# [Your objective]
Look through the data below. Collect every line where the word "Articles" occurs.

··· Given data ···

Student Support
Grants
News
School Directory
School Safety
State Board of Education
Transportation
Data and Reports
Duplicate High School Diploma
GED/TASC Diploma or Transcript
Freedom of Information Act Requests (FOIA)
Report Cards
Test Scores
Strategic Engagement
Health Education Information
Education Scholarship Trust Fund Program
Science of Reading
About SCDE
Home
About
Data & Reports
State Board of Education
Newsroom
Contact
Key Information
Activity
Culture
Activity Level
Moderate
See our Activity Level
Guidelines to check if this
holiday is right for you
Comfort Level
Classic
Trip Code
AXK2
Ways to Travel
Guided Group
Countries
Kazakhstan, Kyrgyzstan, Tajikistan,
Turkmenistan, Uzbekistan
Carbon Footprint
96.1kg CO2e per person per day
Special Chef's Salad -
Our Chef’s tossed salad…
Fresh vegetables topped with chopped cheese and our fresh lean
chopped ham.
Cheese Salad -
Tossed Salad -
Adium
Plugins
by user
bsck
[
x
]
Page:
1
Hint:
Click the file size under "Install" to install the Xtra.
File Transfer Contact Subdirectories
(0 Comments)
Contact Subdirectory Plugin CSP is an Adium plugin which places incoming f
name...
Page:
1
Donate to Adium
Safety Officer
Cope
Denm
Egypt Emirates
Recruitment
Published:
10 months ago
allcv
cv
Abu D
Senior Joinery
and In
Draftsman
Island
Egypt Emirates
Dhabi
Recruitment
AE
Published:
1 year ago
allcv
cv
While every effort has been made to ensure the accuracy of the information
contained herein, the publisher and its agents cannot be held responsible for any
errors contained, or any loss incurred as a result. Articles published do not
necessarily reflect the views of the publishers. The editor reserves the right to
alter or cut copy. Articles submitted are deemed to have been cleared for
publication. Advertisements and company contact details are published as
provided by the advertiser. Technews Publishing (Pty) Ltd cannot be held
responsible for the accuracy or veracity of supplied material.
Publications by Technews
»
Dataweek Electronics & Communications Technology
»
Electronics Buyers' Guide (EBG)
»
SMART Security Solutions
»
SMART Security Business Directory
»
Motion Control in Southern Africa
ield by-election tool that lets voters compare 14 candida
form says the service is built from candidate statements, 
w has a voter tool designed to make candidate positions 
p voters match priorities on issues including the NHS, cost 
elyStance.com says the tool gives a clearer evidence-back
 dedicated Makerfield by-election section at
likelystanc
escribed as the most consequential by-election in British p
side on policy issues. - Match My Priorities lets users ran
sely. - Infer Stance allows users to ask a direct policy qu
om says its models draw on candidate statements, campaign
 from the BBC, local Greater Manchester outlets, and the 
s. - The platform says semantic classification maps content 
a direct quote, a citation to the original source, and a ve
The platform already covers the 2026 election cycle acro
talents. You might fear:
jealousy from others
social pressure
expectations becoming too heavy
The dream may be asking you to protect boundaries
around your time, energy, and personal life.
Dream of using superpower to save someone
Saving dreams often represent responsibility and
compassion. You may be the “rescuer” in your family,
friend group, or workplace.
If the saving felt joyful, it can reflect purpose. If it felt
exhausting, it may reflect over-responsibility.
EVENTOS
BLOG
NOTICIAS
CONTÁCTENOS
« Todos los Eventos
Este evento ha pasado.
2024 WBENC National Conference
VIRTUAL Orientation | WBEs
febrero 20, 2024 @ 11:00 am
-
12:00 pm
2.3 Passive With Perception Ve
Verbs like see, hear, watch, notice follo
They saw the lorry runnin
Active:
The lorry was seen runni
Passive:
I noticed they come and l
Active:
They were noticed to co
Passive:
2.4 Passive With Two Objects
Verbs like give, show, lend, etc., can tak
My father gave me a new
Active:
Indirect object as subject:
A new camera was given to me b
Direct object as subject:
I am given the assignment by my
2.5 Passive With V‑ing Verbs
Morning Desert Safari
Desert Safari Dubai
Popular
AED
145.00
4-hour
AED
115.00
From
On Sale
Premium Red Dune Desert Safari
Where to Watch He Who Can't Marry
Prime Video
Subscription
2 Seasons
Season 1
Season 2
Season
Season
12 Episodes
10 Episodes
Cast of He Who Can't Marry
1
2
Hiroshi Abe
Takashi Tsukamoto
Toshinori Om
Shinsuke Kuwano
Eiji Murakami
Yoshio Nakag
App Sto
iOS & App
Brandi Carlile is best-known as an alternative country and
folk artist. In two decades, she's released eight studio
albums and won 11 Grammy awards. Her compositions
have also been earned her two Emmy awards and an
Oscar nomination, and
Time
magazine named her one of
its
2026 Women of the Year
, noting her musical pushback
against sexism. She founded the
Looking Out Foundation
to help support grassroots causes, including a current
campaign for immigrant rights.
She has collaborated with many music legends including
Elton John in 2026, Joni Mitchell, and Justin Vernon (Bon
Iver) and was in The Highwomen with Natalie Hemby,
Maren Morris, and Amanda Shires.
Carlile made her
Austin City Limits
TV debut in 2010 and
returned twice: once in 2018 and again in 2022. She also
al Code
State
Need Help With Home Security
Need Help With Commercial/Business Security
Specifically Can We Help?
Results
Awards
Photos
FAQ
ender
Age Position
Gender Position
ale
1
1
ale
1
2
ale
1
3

···

# [Answer for the task]
errors contained, or any loss incurred as a result. Articles published do not
alter or cut copy. Articles submitted are deemed to have been cleared for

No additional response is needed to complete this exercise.